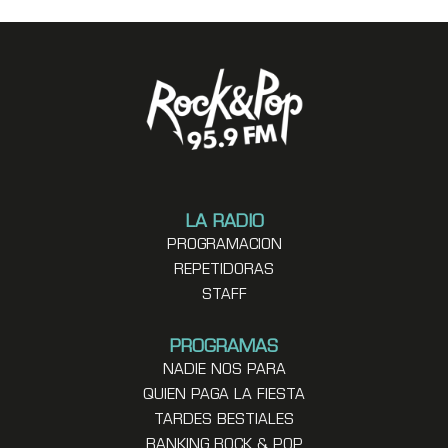
LA RADIO
PROGRAMACION
REPETIDORAS
STAFF
PROGRAMAS
NADIE NOS PARA
QUIEN PAGA LA FIESTA
TARDES BESTIALES
RANKING ROCK & POP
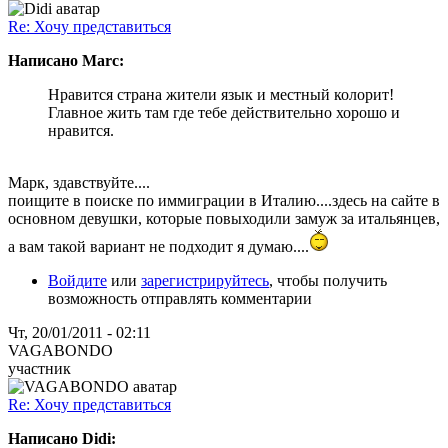
Re: Хочу представиться
Написано Marc:
Нравится страна жители язык и местный колорит!
Главное жить там где тебе действительно хорошо и
нравится.
Марк, здавствуйте....
поищите в поиске по иммиграции в Италию....здесь на сайте в
основном девушки, которые повыходили замуж за итальянцев,
а вам такой вариант не подходит я думаю....
Войдите
или
зарегистрируйтесь
, чтобы получить
возможность отправлять комментарии
Чт, 20/01/2011 - 02:11
VAGABONDO
участник
Re: Хочу представиться
Написано Didi:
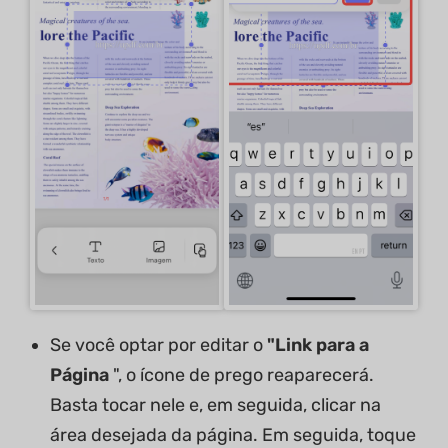
Se você optar por editar o
"Link para a
Página
", o ícone de prego reaparecerá.
Basta tocar nele e, em seguida, clicar na
área desejada da página. Em seguida, toque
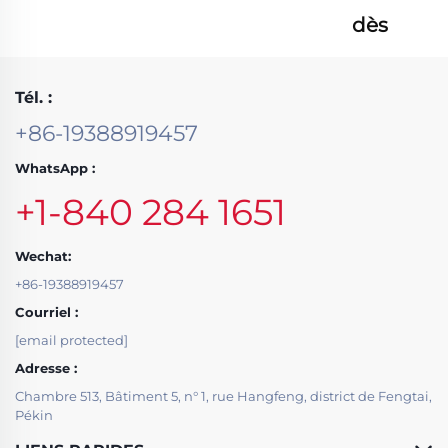
dès
maintenant
Tél. :
+86-19388919457
WhatsApp :
+1-840 284 1651
Wechat:
+86-19388919457
Courriel :
[email protected]
Adresse :
Chambre 513, Bâtiment 5, n° 1, rue Hangfeng, district de Fengtai,
Pékin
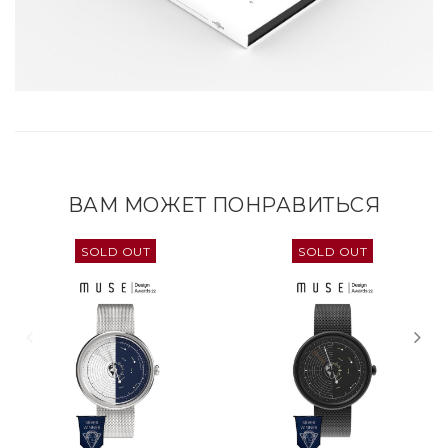
ВАМ МОЖЕТ ПОНРАВИТЬСЯ
SOLD OUT
SOLD OUT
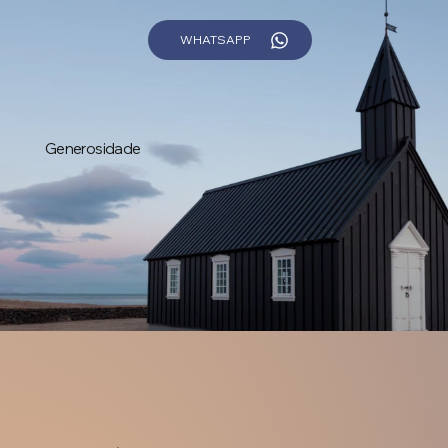
WHATSAPP
Generosidade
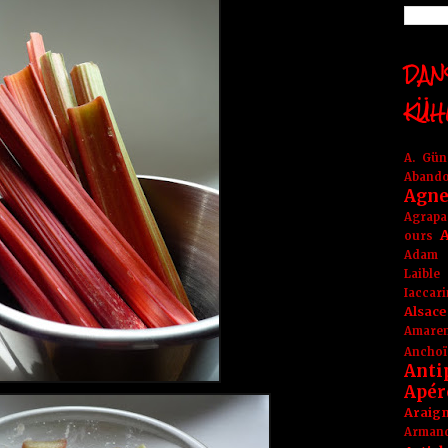
DANS
KÜH
A. Gü
Aband
Agne
Agrapa
A
ours
Adam
Laible
Iaccar
Alsace
Amare
Anchoï
Anti
Apér
Araig
Arma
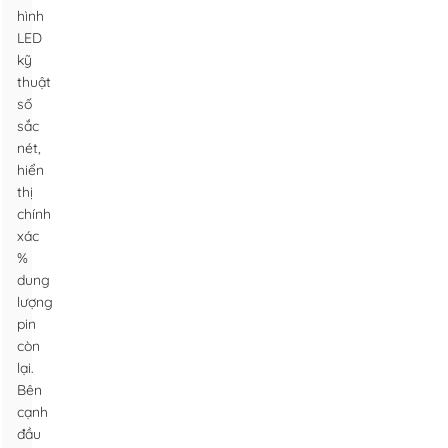
hình
LED
kỹ
thuật
số
sắc
nét,
hiển
thị
chính
xác
%
dung
lượng
pin
còn
lại.
Bên
cạnh
đầu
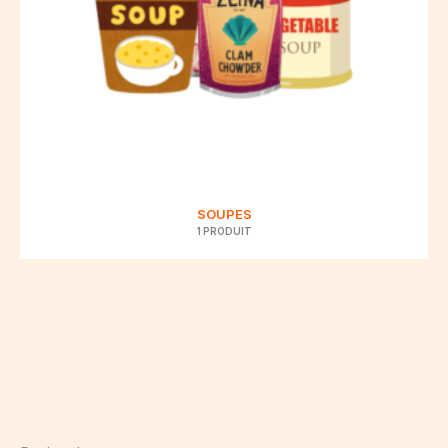
SOUPES
1 PRODUIT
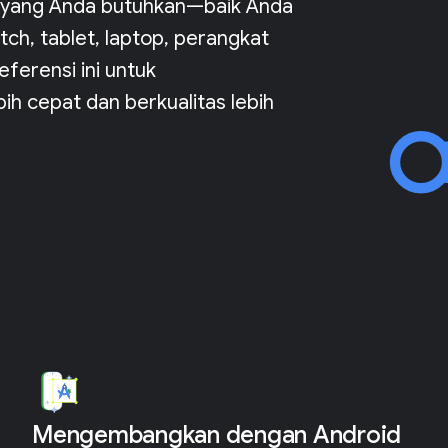
I yang Anda butuhkan—baik Anda
ch, tablet, laptop, perangkat
eferensi ini untuk
h cepat dan berkualitas lebih
Mengembangkan dengan Android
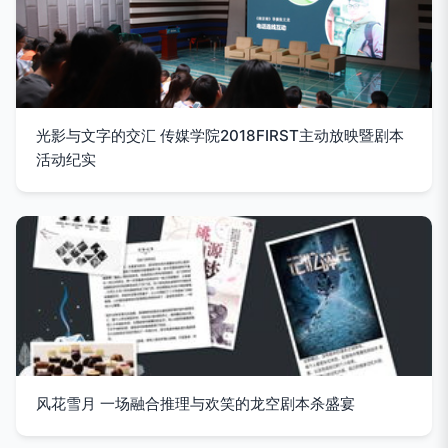
光影与文字的交汇 传媒学院2018FIRST主动放映暨剧本
活动纪实
风花雪月 一场融合推理与欢笑的龙空剧本杀盛宴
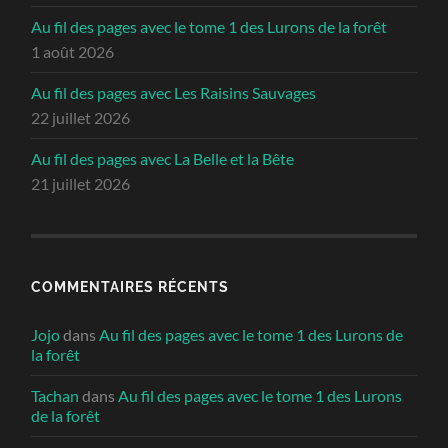
Au fil des pages avec le tome 1 des Lurons de la forêt
1 août 2026
Au fil des pages avec Les Raisins Sauvages
22 juillet 2026
Au fil des pages avec La Belle et la Bête
21 juillet 2026
COMMENTAIRES RÉCENTS
Jojo
dans
Au fil des pages avec le tome 1 des Lurons de
la forêt
Tachan
dans
Au fil des pages avec le tome 1 des Lurons
de la forêt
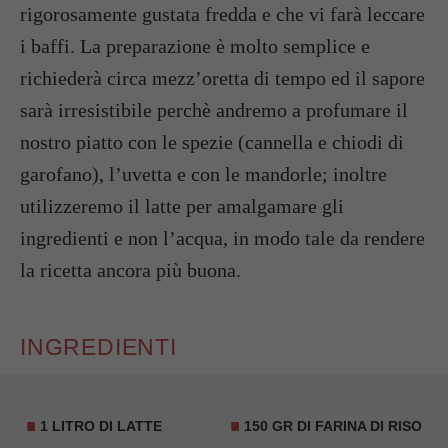
rigorosamente gustata fredda e che vi farà leccare
i baffi. La preparazione è molto semplice e
richiederà circa mezz’oretta di tempo ed il sapore
sarà irresistibile perchè andremo a profumare il
nostro piatto con le spezie (cannella e chiodi di
garofano), l’uvetta e con le mandorle; inoltre
utilizzeremo il latte per amalgamare gli
ingredienti e non l’acqua, in modo tale da rendere
la ricetta ancora più buona.
INGREDIENTI
1 LITRO DI LATTE
150 GR DI FARINA DI RISO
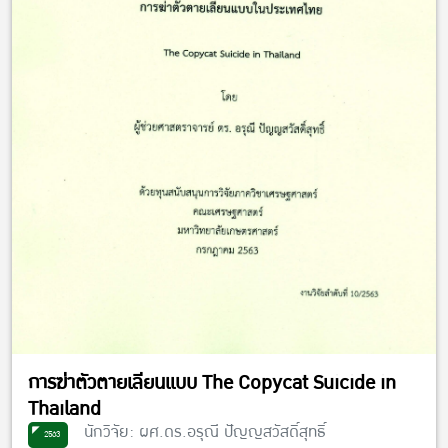
การฆ่าตัวตายเลียนแบบ The Copycat Suicide in
Thailand
นักวิจัย: ผศ.ดร.อรุณี ปัญญสวัสดิ์สุทธิ์
2563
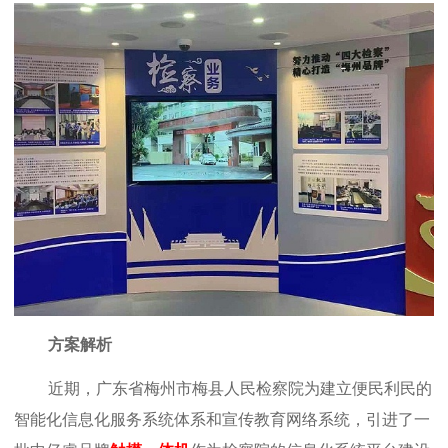
方案解析
近期，广东省梅州市梅县人民检察院为建立便民利民的
智能化
信息化服务系统
体系和宣传教育网络系统，引进了一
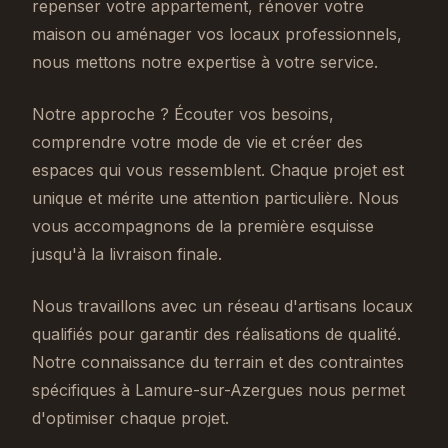
repenser votre appartement, rénover votre
maison ou aménager vos locaux professionnels,
nous mettons notre expertise à votre service.
Notre approche ? Écouter vos besoins,
comprendre votre mode de vie et créer des
espaces qui vous ressemblent. Chaque projet est
unique et mérite une attention particulière. Nous
vous accompagnons de la première esquisse
jusqu'à la livraison finale.
Nous travaillons avec un réseau d'artisans locaux
qualifiés pour garantir des réalisations de qualité.
Notre connaissance du terrain et des contraintes
spécifiques à Lamure-sur-Azergues nous permet
d'optimiser chaque projet.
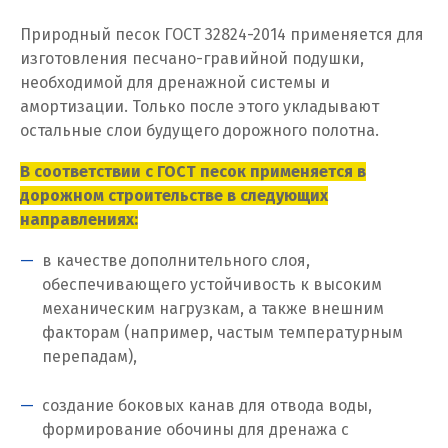
Природный песок ГОСТ 32824-2014 применяется для
И
изготовления песчано-гравийной подушки,
необходимой для дренажной системы и
Иваново
амортизации. Только после этого укладывают
Ивантеевка
остальные слои будущего дорожного полотна.
В соответствии с ГОСТ песок применяется в
Ижевск
дорожном строительстве в следующих
Ирбит
направлениях:
в качестве дополнительного слоя,
Иркутск
обеспечивающего устойчивость к высоким
Ишим
механическим нагрузкам, а также внешним
факторам (например, частым температурным
К
перепадам),
Казань
создание боковых канав для отвода воды,
формирование обочины для дренажа с
Калининград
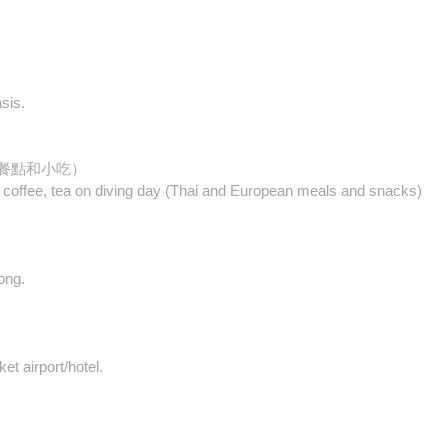
sis.
餐點和小吃）
resh coffee, tea on diving day (Thai and European meals and snacks)
long.
et airport/hotel.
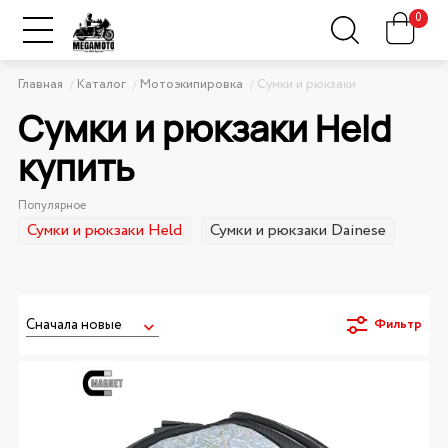
0
Главная
Каталог
Мотоэкипировка
Сумки и рюкзаки
Сумки и рюкзаки Held
купить
Популярное
Сумки и рюкзаки Held
Сумки и рюкзаки Dainese
Фильтр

= = = =

How many lines in this material contain the string "vous"? State the number alone.

ANSWER FOR THIS EXERCISE:
2